After working at a gay bar for as long as I did, I heard many similar stories from coworkers. The strain of how to look was exhausting, and so the feeling of inadequacy was pervasive. One of my friends used to tease me for wearing a jacket when I worked. I didn’t wear it because I was cold—I wore it because it protected me from feeling judged.
Recently, I spoke with a faculty member from the LGBT Affirmative Therapy Specialization at the university I’m attending for graduate school. They’ve worked in the department for 15 years, and I asked them after all the years of progress, what is something they’d like to see addressed more openly.
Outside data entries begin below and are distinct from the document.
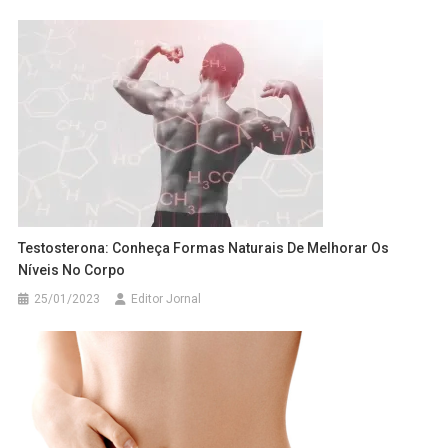
Testosterona: Conheça Formas Naturais De Melhorar Os
Níveis No Corpo
25/01/2023
Editor Jornal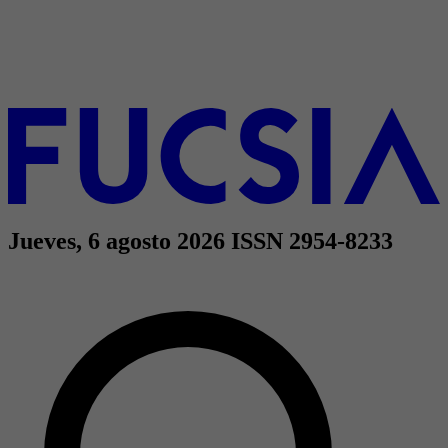
Jueves, 6 agosto 2026
ISSN 2954-8233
They said, “Body image—especially among gay men.”
I’ve always loved American mythologist, writer, and lecturer, Joseph Campbell’s analogy of The Hero’s Journey in describing our lives. I believe each of us is on a hero’s journey, and part of our journey is discovering who we are, what our soul came here to do, and how to love ourselves.
Joseph Campbell said, “The privilege of a lifetime is being who you are.”
I believe the privilege of a lifetime is being able to love ourselves from the inside out.
Being gay and growing up in a religious household, I didn’t think God was available for me. Whether I called it God, love, universe, divine, or nature, reestablishing a relationship with my version of a “higher power” was one of the best decisions I ever made.
For the past nine years, I’ve been consciously cultivating a spiritual connection of my own understanding. And since beginning Al-Anon (a 12-step program for families and friends of alcoholics), my “higher power” has offered repair to specific themes of my story—one of which is having a desire to feel seen, while at the same time being afraid to show who I am.
Last week, I attended a queer-focused Al-Anon meeting, and someone in the group shared that they just started working the 12 steps on their body. They said they have been in recovery for 30 years, and so they wanted to change up their program a bit. I had never heard of anyone practicing the steps on their body before, but the more I thought about it after the meeting, the more it made complete sense.
Step one of the 12 steps says, “We admitted we were powerless over alcohol—that our lives had become unmanageable.” In Al-Anon, we can replace alcohol with, “people, places, and things.”
As it relates to the body image challenges I faced as a gay man, I completely acknowledge how powerless I felt over my body. In fact, many other gay men have reached out to me over the past few weeks. They shared their own body image struggles and told me how damaging it’s been to their self-esteem.
One of the key findings from the article on body-related stress and gay men says that by understanding the connection between unhealthy body standards and minority stress, we can help empower gay men and prevent body image distress before it continues causing harm.
Another key finding says that education might help reduce negative self-perceptions and attitudes. Basically, the more we can openly talk about body image stress, the more we heal. And the more we hide our pain inside, the more we keep our shame alive.
The benefits of the 12 steps aren’t exclusive to addiction. Applying a 12-step recovery approach can help heal body image concerns for gay men and women alike.
Al-Anon’s promises even say, “If we willingly surrender ourselves to the spiritual discipline of the 12 steps, our lives will be transformed. We will become mature and responsible individuals with a great capacity for joy, fulfillment, and wonder. Though we may never be perfect, continued spiritual progress will reveal to us our enormous potential. We will discover that we are worthy of love and loving.”
Our purpose—especially if we’re part of a marginalized group—is to rise above dominant fear-based cultural conditioning and love ourselves. When we love ourselves, we become who we’re meant to be. A world full of people living from the inside out is a world that gives others the permission to live their lives from the inside out as well.
If there’s anything I’ve learned from my own journey of learning to love myself, it’s that families, friends, and entire communities benefit when we work on loving ourselves—from the inside out.
Remember, always from the inside out.